Celebrando il loro cuore d’acqua, il Po, il Sommo Poeta, nel Ventesimo canto dell’Inferno, celebrò quelle terre che lo accolsero esule in cui, già alla sua epoca, per lo meno da oltre un secolo, contadini e nobili portavano sulle tavole povere e ricche il “formai de grana”. Questo formaggio inventato dai monaci benedettini dell’Abbazia di Chiaravalle nel 1135, oggi è il Grana Padano, il formaggio DOP più consumato al mondo, con oltre 5,2 milioni di forme prodotte.
È perciò la storia di un grande patrimonio di tutta una comunità e del suo territorio.

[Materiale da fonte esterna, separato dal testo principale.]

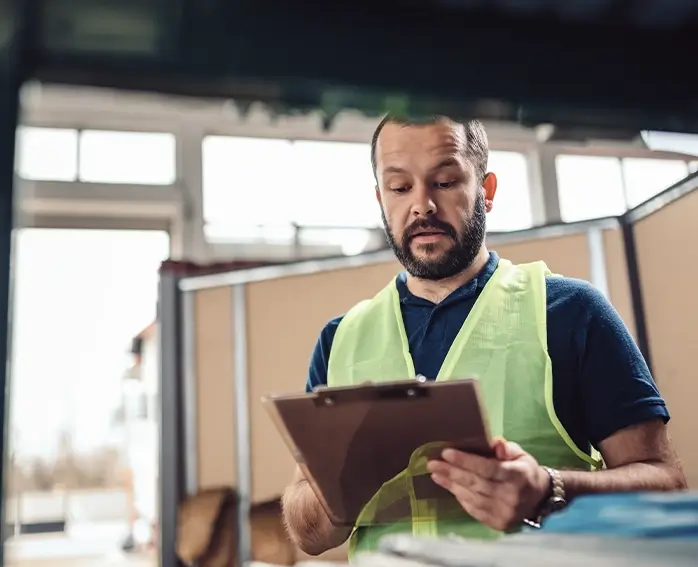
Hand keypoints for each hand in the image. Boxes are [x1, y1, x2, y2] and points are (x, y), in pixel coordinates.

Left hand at [426, 438, 550, 531]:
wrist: (540, 500)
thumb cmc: (525, 472)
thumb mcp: (521, 455)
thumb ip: (506, 448)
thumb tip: (494, 442)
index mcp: (517, 476)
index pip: (487, 468)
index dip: (466, 461)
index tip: (446, 453)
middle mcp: (511, 497)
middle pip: (475, 483)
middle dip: (452, 472)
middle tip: (432, 463)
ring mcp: (504, 513)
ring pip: (472, 497)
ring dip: (451, 485)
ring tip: (435, 474)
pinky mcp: (498, 524)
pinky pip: (474, 510)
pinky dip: (460, 498)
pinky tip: (449, 487)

“Siamo tutti debitori nei confronti di Dante – spiega Stefano Berni, Direttore Generale del Consorzio Tutela Grana Padano – Ha plasmato la nostra lingua, il primo segno di identità di una comunità, che solo sei secoli più tardi sarebbe diventata nazionale. Nel viaggio scandito dalla cultura religiosa del suo tempo dà nomi e volti a idee, convinzioni, dogmi e superstizioni, mettendo insieme vicende e storie che da sette secoli sono ancora riferimento attraverso i suoi versi in tante riflessioni sul nostro tempo. E l’ultimo verso della Divina Commedia – “E quindi uscimmo a riveder le stelle” –, nell’Italia e nel mondo di oggi alle prese che una delle più grandi tragedie che le ultime generazioni ricordino, è più di una speranza e risuona come un impegno. Celebrare Dante significa dunque ritrovare le nostre radici e coltivarle, con orgoglio e convinzione, dimostrandocene fieri e degni nel nostro lavoro”.
Dal Monviso al mare Adriatico, attraverso territori oggi di Piemonte, Lombardia, Trentino, Veneto ed Emilia Romagna, Dante racconta il suo tempo, le città e le genti che lo ospitarono, esule per le sue idee, in un vagare inquieto.
“Invitiamo a riflettere su quell’accoglienza, che già allora era nella sensibilità delle nostre comunità – conclude Berni – e a cercare i segnali di uno spirito che rendono Dante eterno ed ancora attuale”.